## [Task brief]
Reproduce the portion of the Bahrain Grand Prix qualifying analysis that begins at the words "Year on year" and stops after "Ferrari (+0.541 )".

Max Verstappen thumped the competition in an incredibly dramatic qualifying session ahead of the 2021 Formula 1 season-opening Bahrain Grand Prix.
Before we jump into the trenches, please check your emotions at the door. Let’s crunch the numbers and figure out what’s really going on here.
Year on year battles
- +1.319  | Red Bull Racing
- +1.361  | Scuderia AlphaTauri
- +1.385  | McLaren
- +1.686  | Alfa Romeo Racing (+1.217 )
- +1.812  | Scuderia Ferrari (+0.541 )
- +1.832  | Alpine F1
- +2.022  | Williams Racing
- +2.121  | Mercedes F1
- +2.279 [2020} | Aston Martin F1
- +3.692  | Haas F1 (+2.338 )
Red Bull have managed to lose the least performance against their competitors, the net result of the 2021 rule changes made to date. While Lewis Hamilton was still capable of delivering a fight for pole position, the unspoken and ultimate reality is that they’ve lost 0.8 seconds per lap in qualifying trim to Red Bull. More worryingly for the Black Arrows, Mercedes are eighth best on development numbers, which includes comparing Alfa Romeo and Ferrari to their 2019 lap times.
Aston Martin have come out the absolute worst of the nine newly developed cars for 2021, nearly a full second of lap time lost to Red Bull having started already behind them to begin with. Haas had the worst Bahrain Grand Prix qualifying session in their history by qualifying significantly slower than their 2016 debut.
Of the Ferrari powered teams, it was the Scuderia themselves have shown the most improvement with a supreme lap from Charles Leclerc. Ferrari averaged a loss in qualifying performance in 2020 of approximately 1.2 seconds per lap from their very fast 2019 challenger. Ferrari managed to claw back 0.8 seconds per lap today recovering 66% of their 2020 performance drop. Admittedly 66% recovery is a loose and fast number and as such, it’s still too early to appropriately approximate where Ferrari truly stand. It’ll be a point in future post-qualifying breakdowns to keep an eye on and measure.

## [Material shown]

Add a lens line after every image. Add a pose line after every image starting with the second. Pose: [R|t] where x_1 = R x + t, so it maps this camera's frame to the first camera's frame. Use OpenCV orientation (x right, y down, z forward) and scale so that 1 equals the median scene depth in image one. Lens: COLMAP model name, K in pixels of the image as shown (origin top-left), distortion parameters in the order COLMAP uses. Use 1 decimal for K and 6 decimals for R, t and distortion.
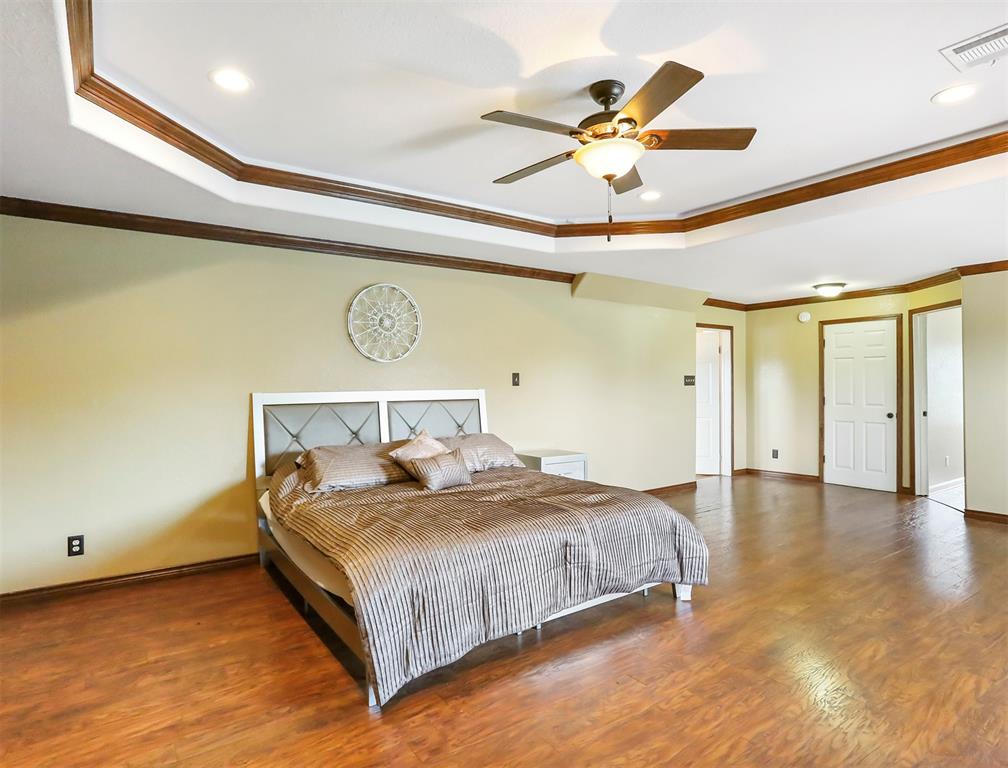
lens RADIAL K [[565.4, 0, 494.1], [0, 565.4, 383.5], [0, 0, 1]] dist [-0.056785, 0.038035]
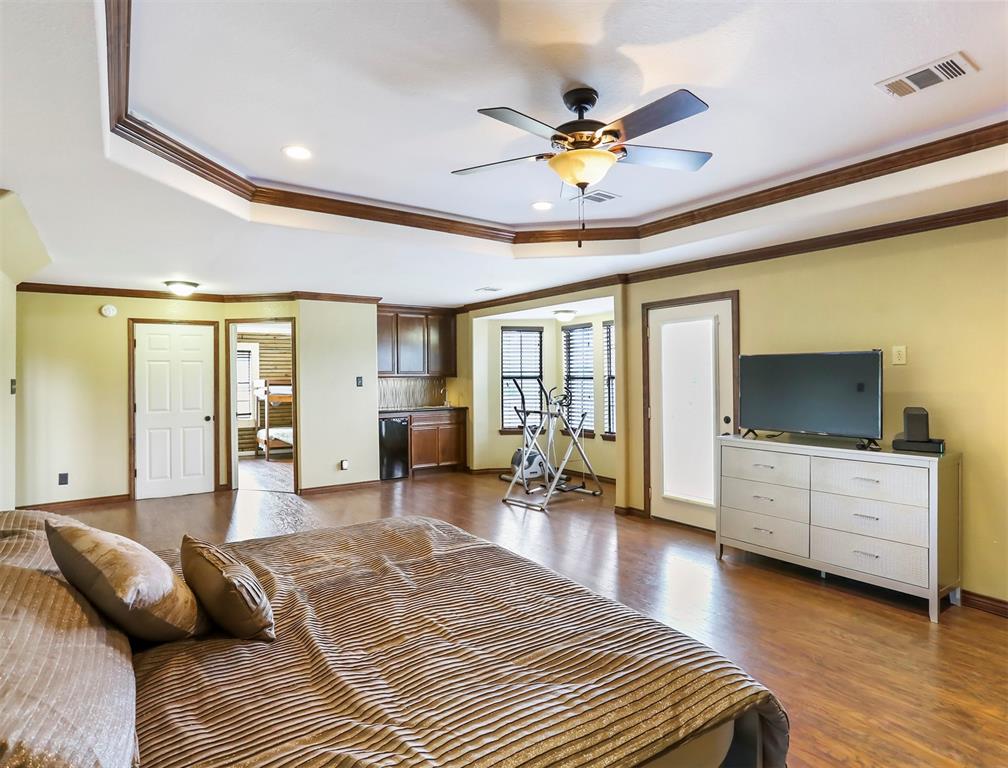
lens RADIAL K [[565.4, 0, 494.1], [0, 565.4, 383.5], [0, 0, 1]] dist [-0.056785, 0.038035]
pose [[0.012081, -0.004719, 0.999916, -0.319311], [0.009376, 0.999945, 0.004606, -0.007508], [-0.999883, 0.009320, 0.012124, 0.457041]]
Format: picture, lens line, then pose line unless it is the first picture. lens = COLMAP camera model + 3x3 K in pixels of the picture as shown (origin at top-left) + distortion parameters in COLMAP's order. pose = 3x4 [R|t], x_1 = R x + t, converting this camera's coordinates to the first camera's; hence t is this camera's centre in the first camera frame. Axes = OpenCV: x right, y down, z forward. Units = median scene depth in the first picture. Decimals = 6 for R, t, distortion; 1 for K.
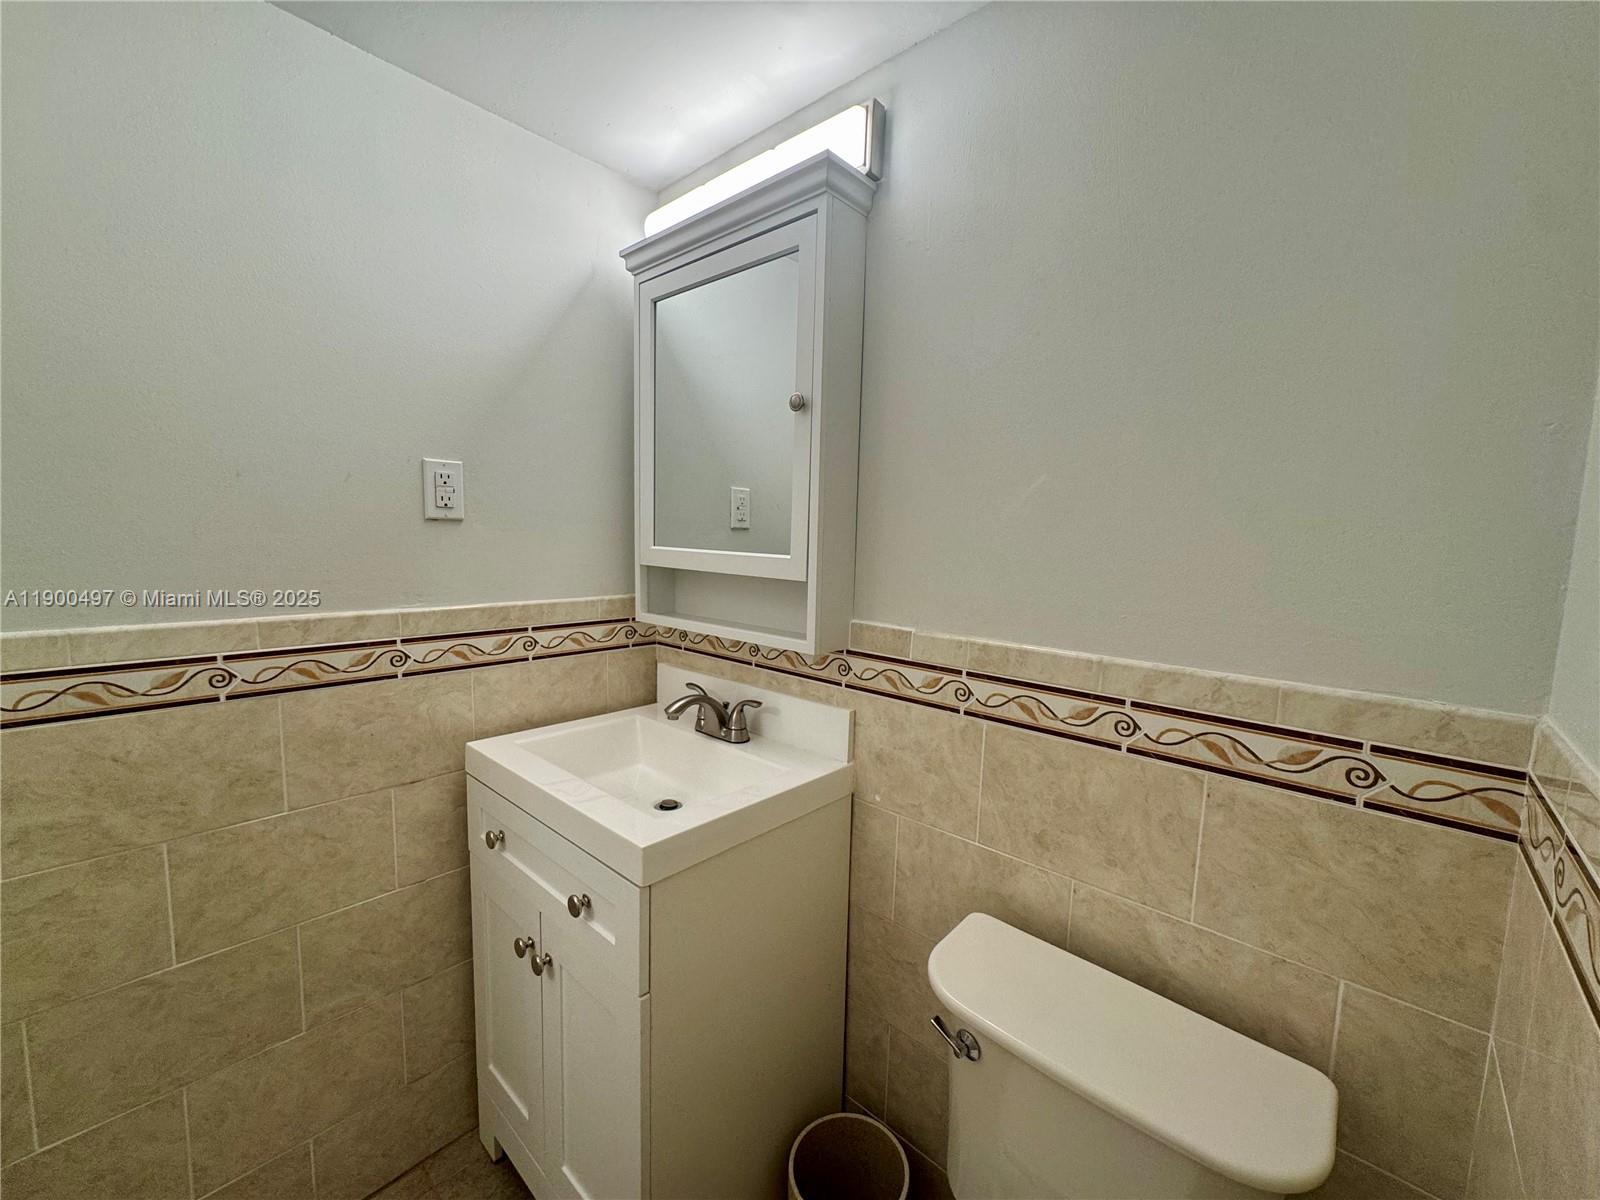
lens RADIAL K [[649.3, 0, 800.0], [0, 649.3, 600.0], [0, 0, 1]] dist [0.001158, 0.000332]
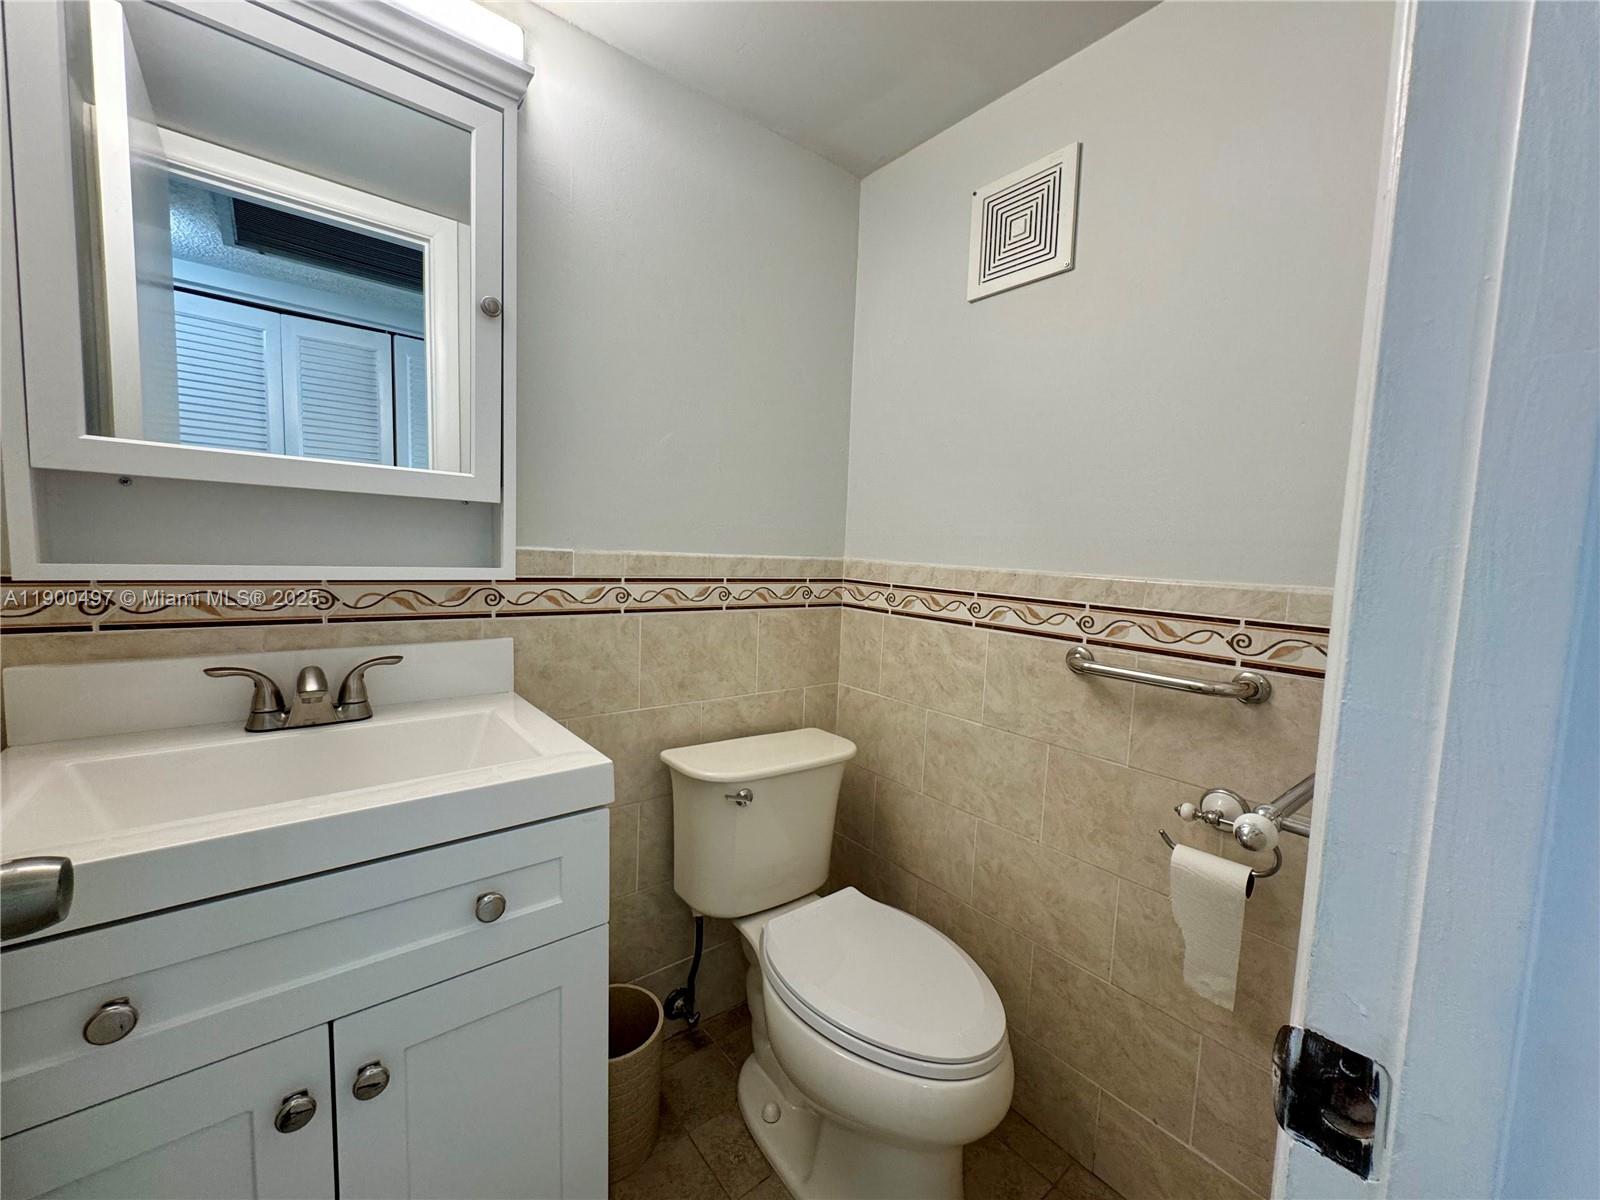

## [Worked solution]
Year on year battles
- +1.319  | Red Bull Racing
- +1.361  | Scuderia AlphaTauri
- +1.385  | McLaren
- +1.686  | Alfa Romeo Racing (+1.217 )
- +1.812  | Scuderia Ferrari (+0.541 )